Can you write out the lines between the one holding "scientific name: Trema micranthum" and the one holding "island: Barro Colorado", inclusive, substituting "collection number" for "collector number" and leaving everything else unchanged?
>>>>
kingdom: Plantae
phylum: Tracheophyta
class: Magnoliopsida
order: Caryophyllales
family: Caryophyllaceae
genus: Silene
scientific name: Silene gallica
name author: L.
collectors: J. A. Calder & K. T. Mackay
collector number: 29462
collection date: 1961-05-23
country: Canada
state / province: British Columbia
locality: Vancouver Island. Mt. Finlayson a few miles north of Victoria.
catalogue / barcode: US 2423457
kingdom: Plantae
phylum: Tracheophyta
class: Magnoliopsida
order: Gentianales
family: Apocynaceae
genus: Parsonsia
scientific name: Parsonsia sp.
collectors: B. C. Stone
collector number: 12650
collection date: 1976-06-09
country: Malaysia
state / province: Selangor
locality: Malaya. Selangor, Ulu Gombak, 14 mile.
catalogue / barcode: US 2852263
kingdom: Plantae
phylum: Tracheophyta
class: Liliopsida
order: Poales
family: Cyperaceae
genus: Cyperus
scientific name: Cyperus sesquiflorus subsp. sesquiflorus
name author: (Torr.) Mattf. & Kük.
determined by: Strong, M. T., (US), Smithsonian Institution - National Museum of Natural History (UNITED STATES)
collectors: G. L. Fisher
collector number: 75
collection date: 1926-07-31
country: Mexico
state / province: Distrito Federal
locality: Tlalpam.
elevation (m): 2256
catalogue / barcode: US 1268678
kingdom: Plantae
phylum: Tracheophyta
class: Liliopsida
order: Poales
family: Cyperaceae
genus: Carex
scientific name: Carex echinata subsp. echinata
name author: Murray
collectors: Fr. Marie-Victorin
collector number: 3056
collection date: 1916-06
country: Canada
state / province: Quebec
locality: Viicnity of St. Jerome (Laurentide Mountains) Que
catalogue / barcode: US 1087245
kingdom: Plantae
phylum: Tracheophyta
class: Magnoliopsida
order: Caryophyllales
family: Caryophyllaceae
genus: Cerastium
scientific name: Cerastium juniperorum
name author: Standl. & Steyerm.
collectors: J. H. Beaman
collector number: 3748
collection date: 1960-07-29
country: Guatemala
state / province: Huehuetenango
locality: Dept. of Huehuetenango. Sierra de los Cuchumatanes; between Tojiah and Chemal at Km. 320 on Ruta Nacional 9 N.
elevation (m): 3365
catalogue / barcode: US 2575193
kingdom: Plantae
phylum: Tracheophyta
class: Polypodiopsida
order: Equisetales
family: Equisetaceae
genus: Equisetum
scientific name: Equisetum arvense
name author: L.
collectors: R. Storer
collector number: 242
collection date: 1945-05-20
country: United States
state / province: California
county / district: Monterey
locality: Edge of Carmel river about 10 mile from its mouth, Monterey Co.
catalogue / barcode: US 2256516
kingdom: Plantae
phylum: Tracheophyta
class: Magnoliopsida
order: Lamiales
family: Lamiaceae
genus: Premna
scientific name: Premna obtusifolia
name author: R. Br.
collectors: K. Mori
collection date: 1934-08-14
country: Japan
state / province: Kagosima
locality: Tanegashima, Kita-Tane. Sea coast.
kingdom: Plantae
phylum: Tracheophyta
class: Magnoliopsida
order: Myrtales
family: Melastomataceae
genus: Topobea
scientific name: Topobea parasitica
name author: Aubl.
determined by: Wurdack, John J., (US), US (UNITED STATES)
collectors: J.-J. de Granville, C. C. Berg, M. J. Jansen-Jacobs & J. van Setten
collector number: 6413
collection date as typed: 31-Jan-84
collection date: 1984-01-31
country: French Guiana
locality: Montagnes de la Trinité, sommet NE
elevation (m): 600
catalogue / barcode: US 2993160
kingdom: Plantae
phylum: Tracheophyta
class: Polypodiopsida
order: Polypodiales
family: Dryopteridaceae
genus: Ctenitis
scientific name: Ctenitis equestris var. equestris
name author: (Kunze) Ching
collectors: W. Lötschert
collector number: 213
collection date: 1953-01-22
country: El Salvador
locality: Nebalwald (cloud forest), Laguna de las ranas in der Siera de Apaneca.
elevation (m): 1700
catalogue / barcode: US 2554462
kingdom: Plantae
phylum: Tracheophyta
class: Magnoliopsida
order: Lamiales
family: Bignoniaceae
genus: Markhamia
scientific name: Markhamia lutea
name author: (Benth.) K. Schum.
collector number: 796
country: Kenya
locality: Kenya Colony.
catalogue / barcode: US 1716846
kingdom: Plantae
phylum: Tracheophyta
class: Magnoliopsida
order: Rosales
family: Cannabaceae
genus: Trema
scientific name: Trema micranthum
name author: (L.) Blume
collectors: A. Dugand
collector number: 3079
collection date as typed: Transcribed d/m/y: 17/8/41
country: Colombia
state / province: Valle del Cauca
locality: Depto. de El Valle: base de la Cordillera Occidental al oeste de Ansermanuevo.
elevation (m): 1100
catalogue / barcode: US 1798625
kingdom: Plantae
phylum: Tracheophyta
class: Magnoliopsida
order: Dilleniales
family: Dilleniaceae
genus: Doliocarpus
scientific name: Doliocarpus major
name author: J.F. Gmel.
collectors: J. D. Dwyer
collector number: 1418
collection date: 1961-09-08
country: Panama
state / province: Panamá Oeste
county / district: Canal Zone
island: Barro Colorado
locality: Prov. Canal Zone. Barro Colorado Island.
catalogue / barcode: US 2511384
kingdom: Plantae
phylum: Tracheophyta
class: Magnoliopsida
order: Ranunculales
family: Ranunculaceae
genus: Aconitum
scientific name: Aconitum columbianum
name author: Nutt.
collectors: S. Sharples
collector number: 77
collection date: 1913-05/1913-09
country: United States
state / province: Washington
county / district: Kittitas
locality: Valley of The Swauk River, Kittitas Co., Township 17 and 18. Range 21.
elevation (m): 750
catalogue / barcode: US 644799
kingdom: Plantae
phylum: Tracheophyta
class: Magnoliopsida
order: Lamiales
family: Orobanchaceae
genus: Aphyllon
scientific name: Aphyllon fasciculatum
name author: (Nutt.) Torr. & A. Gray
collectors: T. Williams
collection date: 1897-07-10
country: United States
<<<<
▶ [REPLY]
scientific name: Trema micranthum
name author: (L.) Blume
collectors: A. Dugand
collection number: 3079
collection date as typed: Transcribed d/m/y: 17/8/41
country: Colombia
state / province: Valle del Cauca
locality: Depto. de El Valle: base de la Cordillera Occidental al oeste de Ansermanuevo.
elevation (m): 1100
catalogue / barcode: US 1798625
kingdom: Plantae
phylum: Tracheophyta
class: Magnoliopsida
order: Dilleniales
family: Dilleniaceae
genus: Doliocarpus
scientific name: Doliocarpus major
name author: J.F. Gmel.
collectors: J. D. Dwyer
collection number: 1418
collection date: 1961-09-08
country: Panama
state / province: Panamá Oeste
county / district: Canal Zone
island: Barro Colorado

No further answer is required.